Aanleiding voor de steile weg omhoog was een bijna drie uur durende presentatie van het bedrijf in San Francisco aan beleggers en analisten, woensdagavond Nederlandse tijd. Het bedrijf beloofde de aanwezigen en online luisteraars dat het harder zal groeien dan de gehele markt van betaalbedrijven.

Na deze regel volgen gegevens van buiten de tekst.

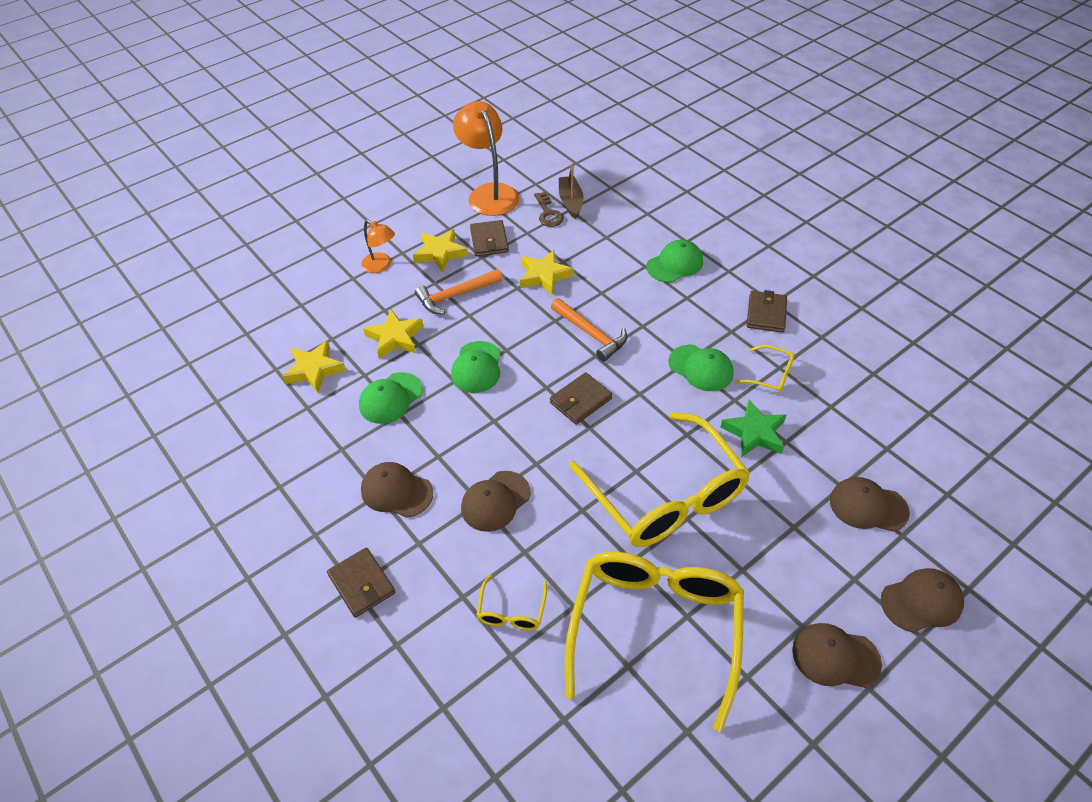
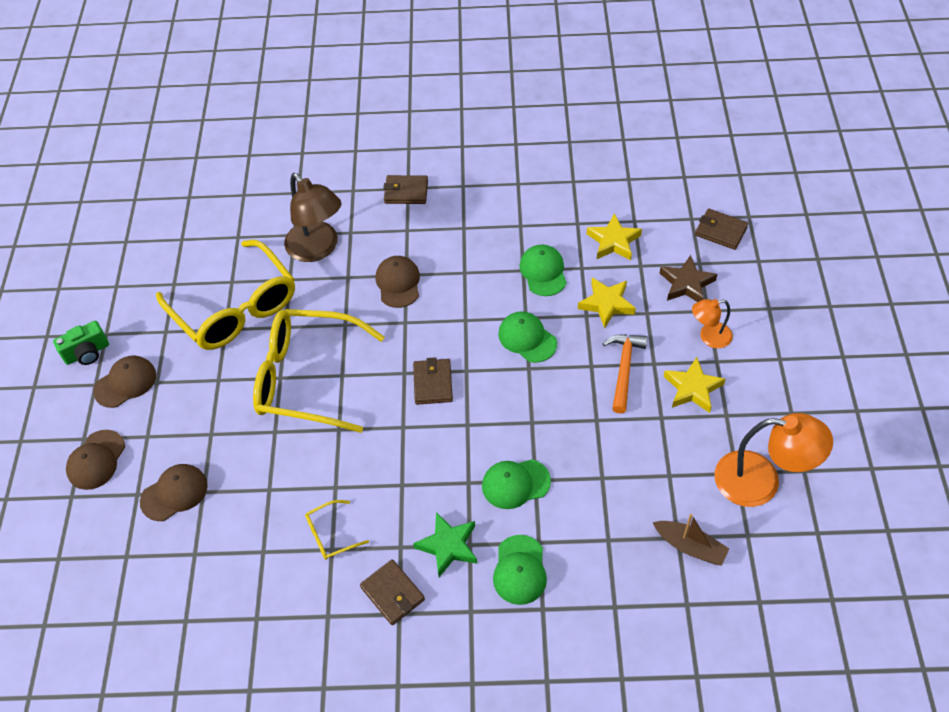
camera: 130 degrees right, 5 degrees up
brown cap [361,462,433,518] -> none
brown wallet [470,220,509,256] -> brown wallet moved to [695,208,748,250]
yellow glasses [477,574,547,630] -> brown lamp [284,173,341,262]
yellow star [520,250,574,295] -> none
brown key [534,192,564,227] -> none
orange hammer [551,298,627,362] -> none
green cap [668,345,734,391] -> green cap moved to [482,459,551,509]
green star [721,400,786,457] -> green star moved to [413,512,477,577]
none -> green camera [53,321,109,365]
none -> brown star [660,255,717,302]

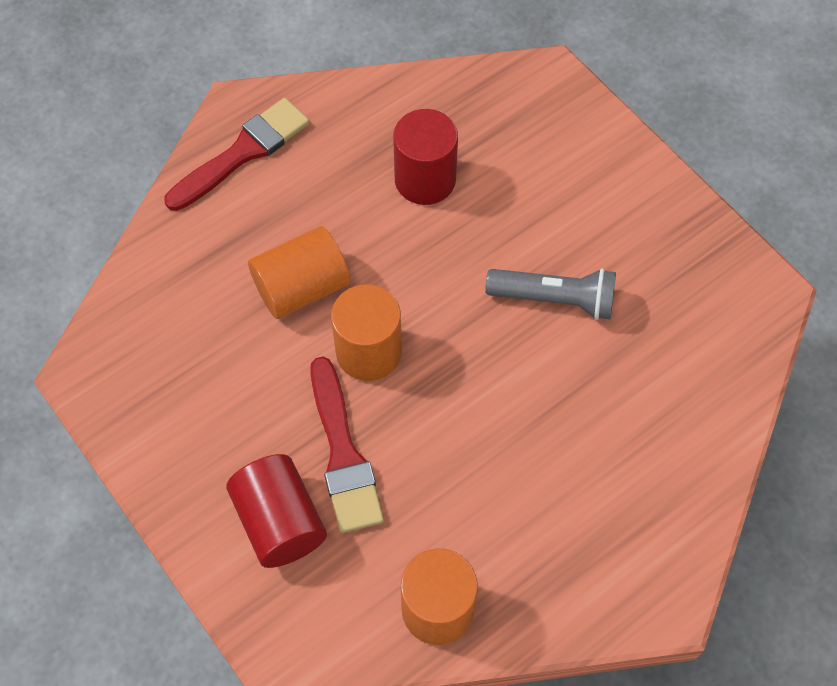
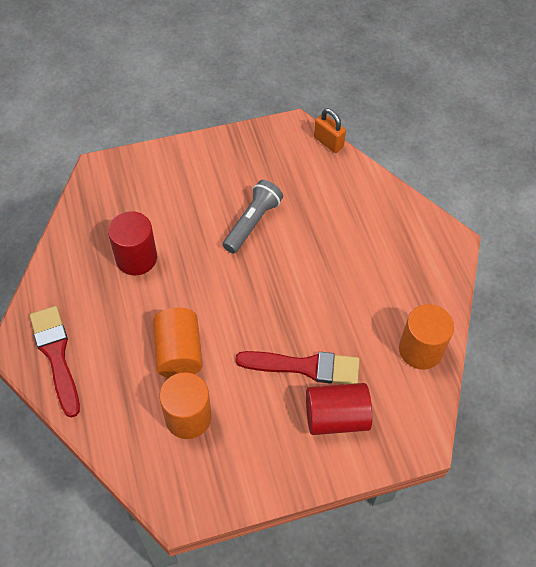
camera: 70 degrees left, 5 degrees down
orange cylinder [331,284,402,381] -> orange cylinder moved to [159,372,212,439]
none -> orange padlock [314,108,346,153]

Maar: Adyen belooft dat al jaren. Het in 2006 opgerichte Amsterdamse betaalbedrijf hanteert als langetermijndoel een omzetgroei van een kwart tot 35 procent per jaar. Ter vergelijking: de Franse concurrent Worldline behaalde in 2022 een omzetgroei van net geen 11 procent, de niet beursgenoteerde Amerikaanse evenknie Stripe verwerkte 26 procent meer transacties.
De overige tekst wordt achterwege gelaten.